In addition integer vector vacmot6
contains the 6
cluster partition presented in Dolnicar & Leisch (2008).
Source
The data set was collected by the Institute for Innovation in Business and Social Research, University of Wollongong (NSW, Australia).
References
Sara Dolnicar and Friedrich Leisch. An investigation of tourists' patterns of obligation to protect the environment. Journal of Travel Research, 46:381-391, 2008.
Sara Dolnicar and Friedrich Leisch. Using graphical statistics to better understand market segmentation solutions. International Journal of Market Research, 56(2):97-120, 2014.
Examples
data(vacmot)
summary(vacmotdesc)
dotchart(sort(colMeans(vacmot)))
## reproduce Figure 6 from Dolnicar & Leisch (2008)
cl6 <- kcca(vacmot, k=vacmot6, control=list(iter=0))
barchart(cl6)
Motivation of Australian Volunteers
Description
Part of an Australian survey on motivation of volunteers to work for non-profit organisations like Red Cross, State Emergency Service, Rural Fire Service, Surf Life Saving, Rotary, Parents and Citizens Associations, etc..
Usage
data(volunteers)
Format
A data frame with 1415 observations on the following 21 variables: age and gender of respondents plus 19 binary motivation items (1 applies/ 0 does not apply).
GENDER
Gender of respondent.
AGEG
Age group, a factor with categorized age of respondents.
meet.people
I can meet different types of people.
no.one.else
There is no-one else to do the work.
example
It sets a good example for others.
socialise
I can socialise with people who are like me.
help.others
It gives me the chance to help others.
give.back
I can give something back to society.
career
It will help my career prospects.
lonely
It makes me feel less lonely.
active
It keeps me active.
community
It will improve my community.
cause
I can support an important cause.
faith
I can put faith into action.
services
I want to maintain services that I may use one day.
children
My children are involved with the organisation.
good.job
I feel like I am doing a good job.
benefited
I know someone who has benefited from the organisation.
network
I can build a network of contacts.
recognition
I can gain recognition within the community.
mind.off
It takes my mind off other things.
Source
The volunteering data was collected by the Institute for Innovation in Business and Social Research, University of Wollongong (NSW, Australia), using funding from Bushcare Wollongong and the Australian Research Council under the ARC Linkage Grant scheme (LP0453682).
References
Melanie Randle and Sara Dolnicar. Not Just Any Volunteers: Segmenting the Market to Attract the High-Contributors. Journal of Non-profit and Public Sector Marketing, 21(3), 271-282, 2009.

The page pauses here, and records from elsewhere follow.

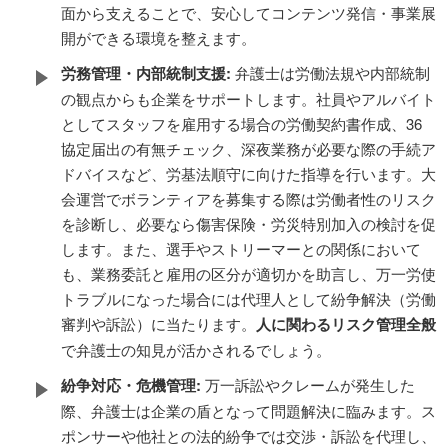
面から支えることで、安心してコンテンツ発信・事業展
開ができる環境を整えます。
労務管理・内部統制支援:
弁護士は労働法規や内部統制
の観点からも企業をサポートします。社員やアルバイト
としてスタッフを雇用する場合の労働契約書作成、36
協定届出の有無チェック、深夜業務が必要な際の手続ア
ドバイスなど、労基法順守に向けた指導を行います。大
会運営でボランティアを募集する際は労働者性のリスク
を診断し、必要なら傷害保険・労災特別加入の検討を促
します。また、選手やストリーマーとの関係において
も、業務委託と雇用の区分が適切かを助言し、万一労使
トラブルになった場合には代理人として紛争解決（労働
審判や訴訟）に当たります。
人に関わるリスク管理全般
で弁護士の知見が活かされるでしょう。
紛争対応・危機管理:
万一訴訟やクレームが発生した
際、弁護士は企業の盾となって問題解決に臨みます。ス
ポンサーや他社との法的紛争では交渉・訴訟を代理し、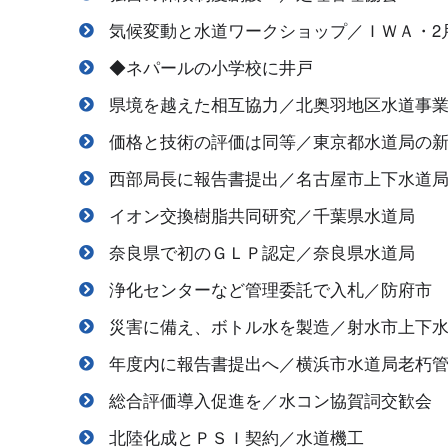
気候変動と水道ワークショップ／ＩＷＡ・2
◆ネパールの小学校に井戸
県境を越えた相互協力／北奥羽地区水道事
価格と技術の評価は同等／東京都水道局の
西部局長に報告書提出／名古屋市上下水道
イオン交換樹脂共同研究／千葉県水道局
奈良県で初のＧＬＰ認定／奈良県水道局
浄化センターなど管理委託で入札／防府市
災害に備え、ボトル水を製造／射水市上下
年度内に報告書提出へ／横浜市水道局老朽
総合評価導入促進を／水コン協賀詞交歓会
北陸化成とＰＳＩ契約／水道機工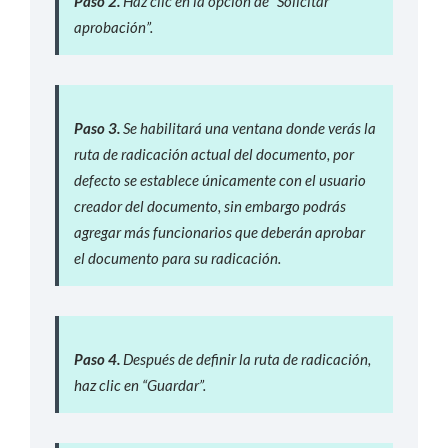
Paso 2.
Haz clic en la opción de “Solicitar
aprobación”.
Paso 3.
Se habilitará una ventana donde verás la
ruta de radicación actual del documento, por
defecto se establece únicamente con el usuario
creador del documento, sin embargo podrás
agregar más funcionarios que deberán aprobar
el documento para su radicación.
Paso 4.
Después de definir la ruta de radicación,
haz clic en “Guardar”.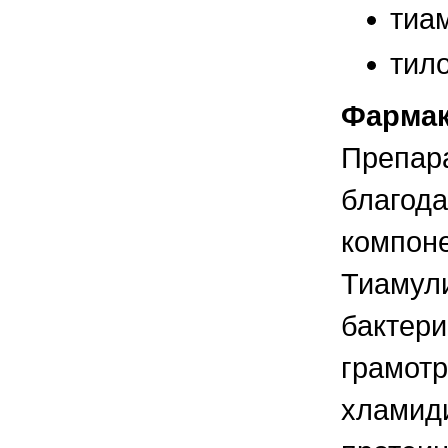
правильно ухаживать, кормить и
тиам
содержать своих животных, но и вовремя
распознать то или иное заболевание
тило
Фармак
Препара
благод
компоне
Тиамули
бактери
грамотр
хламиди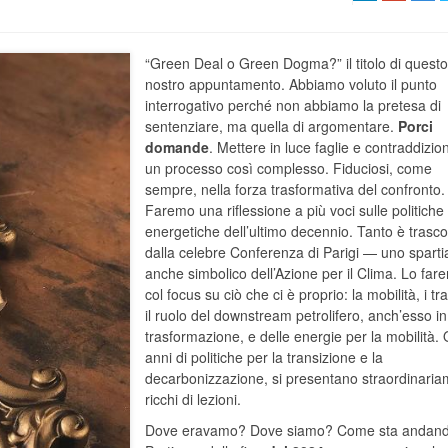
“Green Deal o Green Dogma?” il titolo di quest
nostro appuntamento. Abbiamo voluto il punto
interrogativo perché non abbiamo la pretesa di
sentenziare, ma quella di argomentare.
Porci
domande
. Mettere in luce faglie e contraddizion
un processo così complesso. Fiduciosi, come
sempre, nella forza trasformativa del confronto.
Faremo una riflessione a più voci sulle politiche
energetiche dell’ultimo decennio. Tanto è trasc
dalla celebre Conferenza di Parigi — uno spart
anche simbolico dell’Azione per il Clima. Lo far
col focus su ciò che ci è proprio: la mobilità, i tra
il ruolo del downstream petrolifero, anch’esso in
trasformazione, e delle energie per la mobilità. 
anni di politiche per la transizione e la
decarbonizzazione, si presentano straordinari
ricchi di lezioni.
Dove eravamo? Dove siamo? Come sta andan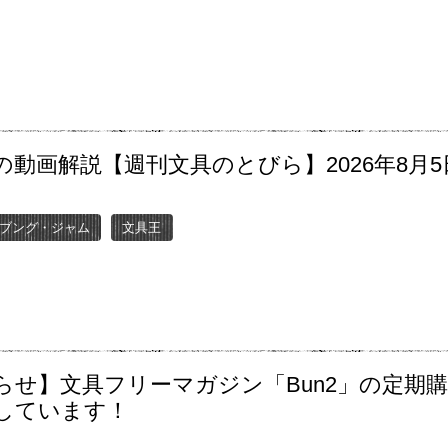
の動画解説【週刊文具のとびら】2026年8月5
〜
ブング・ジャム
文具王
らせ】文具フリーマガジン「Bun2」の定期
しています！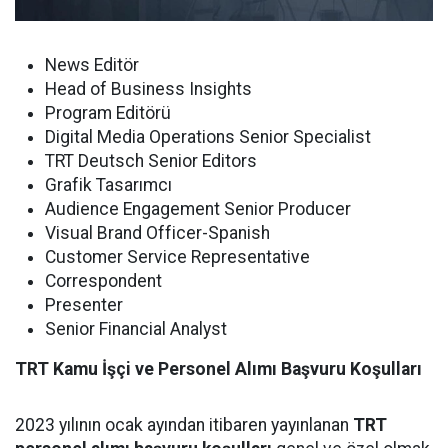
News Editör
Head of Business Insights
Program Editörü
Digital Media Operations Senior Specialist
TRT Deutsch Senior Editors
Grafik Tasarımcı
Audience Engagement Senior Producer
Visual Brand Officer-Spanish
Customer Service Representative
Correspondent
Presenter
Senior Financial Analyst
TRT Kamu İşçi ve Personel Alımı Başvuru Koşulları
2023 yılının ocak ayından itibaren yayınlanan
TRT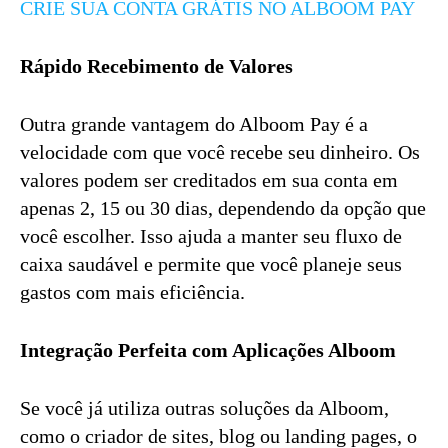
CRIE SUA CONTA GRÁTIS NO ALBOOM PAY
Rápido Recebimento de Valores
Outra grande vantagem do Alboom Pay é a
velocidade com que você recebe seu dinheiro. Os
valores podem ser creditados em sua conta em
apenas 2, 15 ou 30 dias, dependendo da opção que
você escolher. Isso ajuda a manter seu fluxo de
caixa saudável e permite que você planeje seus
gastos com mais eficiência.
Integração Perfeita com Aplicações Alboom
Se você já utiliza outras soluções da Alboom,
como o criador de sites, blog ou landing pages, o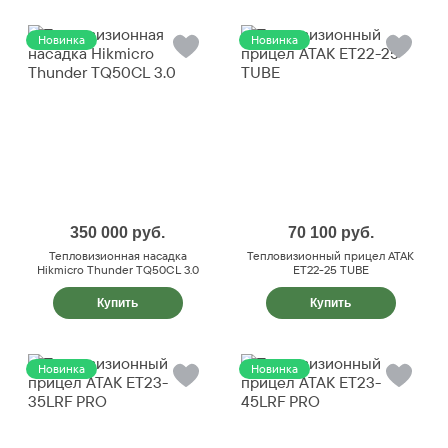
Новинка
Новинка
350 000
руб.
70 100
руб.
Тепловизионная насадка
Тепловизионный прицел ATAK
Hikmicro Thunder TQ50CL 3.0
ET22-25 TUBE
Купить
Купить
Новинка
Новинка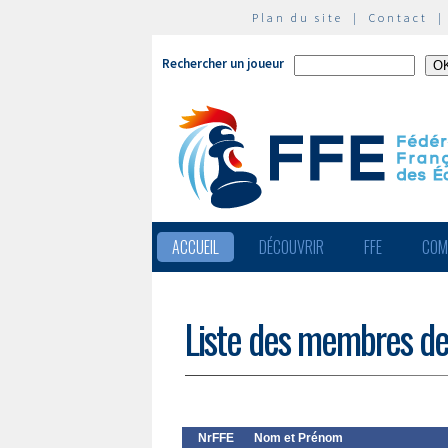
Plan du site
|
Contact
Rechercher un joueur
ACCUEIL
DÉCOUVRIR
FFE
COM
Liste des membres de
NrFFE
Nom et Prénom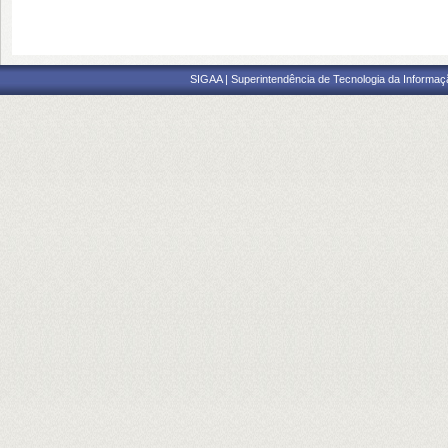
SIGAA | Superintendência de Tecnologia da Informaçã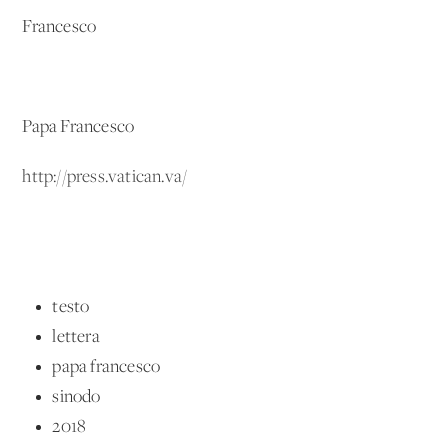
Francesco
Papa Francesco
http://press.vatican.va/
testo
lettera
papa francesco
sinodo
2018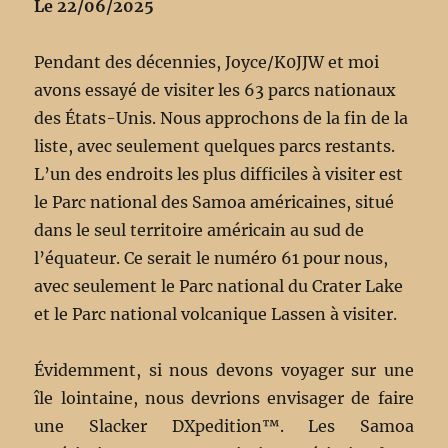
Le 22/06/2025
Pendant des décennies, Joyce/K0JJW et moi
avons essayé de visiter les 63 parcs nationaux
des États-Unis. Nous approchons de la fin de la
liste, avec seulement quelques parcs restants.
L’un des endroits les plus difficiles à visiter est
le Parc national des Samoa américaines, situé
dans le seul territoire américain au sud de
l’équateur. Ce serait le numéro 61 pour nous,
avec seulement le Parc national du Crater Lake
et le Parc national volcanique Lassen à visiter.
Évidemment, si nous devons voyager sur une
île lointaine, nous devrions envisager de faire
une Slacker DXpedition™. Les Samoa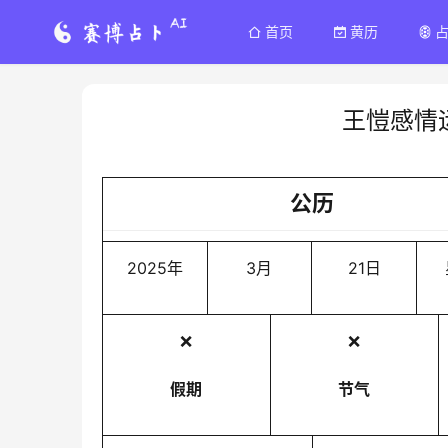
首页
黄历
王愷感情
公历
2025年
3月
21日
❌
❌
假期
节气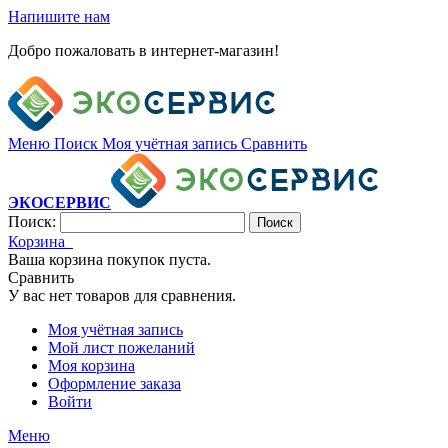
Напишите нам
Добро пожаловать в интернет-магазин!
Меню
Поиск
Моя учётная запись
Сравнить
ЭКОСЕРВИС
Поиск:
Поиск
Корзина
Ваша корзина покупок пуста.
Сравнить
У вас нет товаров для сравнения.
Моя учётная запись
Мой лист пожеланий
Моя корзина
Оформление заказа
Войти
Меню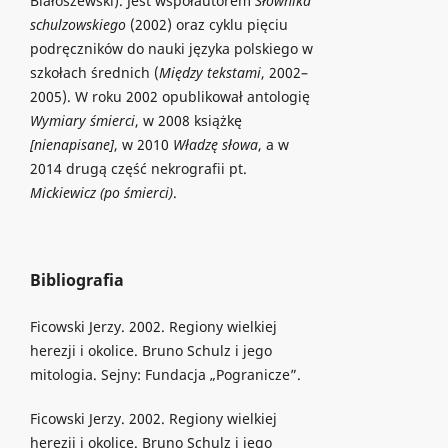
Białoszewski). Jest współautorem
Słownika
schulzowskiego
(2002) oraz cyklu pięciu
podręczników do nauki języka polskiego w
szkołach średnich (
Między tekstami
, 2002–
2005). W roku 2002 opublikował antologię
Wymiary śmierci
, w 2008 książkę
[nienapisane]
, w 2010
Władzę słowa
, a w
2014 drugą część nekrografii pt.
Mickiewicz (po śmierci)
.
Bibliografia
Ficowski Jerzy. 2002. Regiony wielkiej
herezji i okolice. Bruno Schulz i jego
mitologia. Sejny: Fundacja „Pogranicze”.
Ficowski Jerzy. 2002. Regiony wielkiej
herezji i okolice. Bruno Schulz i jego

Melanie Randle and Sara Dolnicar. Self-congruity and volunteering: A multi-organisation comparison. European Journal of Marketing, 45(5), 739-758, 2011.
Melanie Randle, Friedrich Leisch, and Sara Dolnicar. Competition or collaboration? The effect of non-profit brand image on volunteer recruitment strategy. Journal of Brand Management, 20(8):689-704, 2013.